The trachea, bronchi, and bronchial tubes are lined by mucous membrane, outside of which is a supporting stratum composed of connective and plain muscular tissues. Their walls also contain cartilaginous rings or half-rings which keep them open. Below the projection on the throat known as Adam's apple (due to the larynx, see Chap. XXIV.) there may readily be felt in thin persons the stiff windpipe passing down to the top of the chest.
The mucous membrane of the trachea and its branches, down to almost the smallest, has a layer of ciliated cells on its surface. Each of these cells has on its end turned towards the cavity of the tube a tuft of from twenty to thirty slender threads which are in constant motion; they lash forcibly towards the throat, move gently back again, and then once more violently towards the outlet of the air-passage.
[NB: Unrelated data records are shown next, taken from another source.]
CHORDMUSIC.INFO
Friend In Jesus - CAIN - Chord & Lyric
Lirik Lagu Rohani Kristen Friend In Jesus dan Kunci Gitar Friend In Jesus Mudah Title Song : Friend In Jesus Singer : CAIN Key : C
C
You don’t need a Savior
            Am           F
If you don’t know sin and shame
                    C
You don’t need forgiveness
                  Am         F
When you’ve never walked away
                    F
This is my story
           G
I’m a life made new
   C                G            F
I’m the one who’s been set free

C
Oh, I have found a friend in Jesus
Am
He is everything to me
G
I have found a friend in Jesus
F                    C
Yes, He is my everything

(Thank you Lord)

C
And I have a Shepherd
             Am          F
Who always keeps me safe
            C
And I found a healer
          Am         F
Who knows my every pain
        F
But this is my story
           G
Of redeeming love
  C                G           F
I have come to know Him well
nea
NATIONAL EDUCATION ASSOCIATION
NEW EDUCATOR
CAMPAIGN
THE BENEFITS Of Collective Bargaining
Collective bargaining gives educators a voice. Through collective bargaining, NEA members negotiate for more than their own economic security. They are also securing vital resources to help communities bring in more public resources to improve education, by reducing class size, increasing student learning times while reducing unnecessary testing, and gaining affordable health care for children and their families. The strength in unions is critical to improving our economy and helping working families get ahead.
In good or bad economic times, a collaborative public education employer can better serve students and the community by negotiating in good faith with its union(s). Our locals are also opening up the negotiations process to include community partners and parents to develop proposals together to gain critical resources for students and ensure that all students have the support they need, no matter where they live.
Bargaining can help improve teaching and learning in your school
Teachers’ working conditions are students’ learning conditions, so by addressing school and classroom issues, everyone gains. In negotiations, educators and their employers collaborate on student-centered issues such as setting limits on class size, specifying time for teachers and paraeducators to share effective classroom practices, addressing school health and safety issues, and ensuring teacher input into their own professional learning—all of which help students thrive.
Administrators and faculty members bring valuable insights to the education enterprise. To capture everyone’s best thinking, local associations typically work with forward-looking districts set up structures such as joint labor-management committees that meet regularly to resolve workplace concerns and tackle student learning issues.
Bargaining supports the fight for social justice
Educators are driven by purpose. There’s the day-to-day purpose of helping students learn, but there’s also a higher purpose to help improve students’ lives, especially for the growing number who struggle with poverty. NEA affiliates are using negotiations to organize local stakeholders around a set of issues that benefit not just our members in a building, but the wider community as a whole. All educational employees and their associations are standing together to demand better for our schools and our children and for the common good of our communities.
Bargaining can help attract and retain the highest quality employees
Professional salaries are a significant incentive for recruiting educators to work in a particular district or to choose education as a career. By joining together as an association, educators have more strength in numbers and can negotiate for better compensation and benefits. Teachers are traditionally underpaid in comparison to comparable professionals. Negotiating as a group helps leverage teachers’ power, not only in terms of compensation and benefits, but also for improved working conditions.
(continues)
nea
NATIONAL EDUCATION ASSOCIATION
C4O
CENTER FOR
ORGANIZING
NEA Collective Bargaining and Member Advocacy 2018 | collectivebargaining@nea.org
These moving threads are called cilia. Swaying in the mucus secreted by the membrane which they line, they sweep it on to the throat, where it is coughed or " hawked " up.
Imagine a man rowing in a boat at anchor. The sweep of the oars will drive the water back and not the boat forwards. So these little oars, the cilia, being anchored on the mucous membrane drive on the secretion which bathes its surface.
With what are the windpipe and its branches lined? What lies outside this lining? What do these walls also contain? What is the use of the cartilages? What is " Adam's apple"? What may be felt below it in front of the neck?
What lines the mucous membrane of the windpipe and its subdivisions? What does each ciliated cell bear on its free end? How do the threads move? What are they called? What is the use of the cilia of the air-passages?
Illustrate how they push on the liquid they move in.
Fig. 66. Two alveoli of the lung highly magnified, b, b, the air-cells, or hollow protrusions of the alveolus, opening into its central cavity; c, terminal branches of bronchial tube.
Bronchitis, or "a cold on the chest," is an inflammation of the membrane lining the bronchial tubes, in consequence of which it swells, and secretes an extra amount of mucus. The swelling and secretion tend to close the tubes and interfere with the free passage of air in breathing.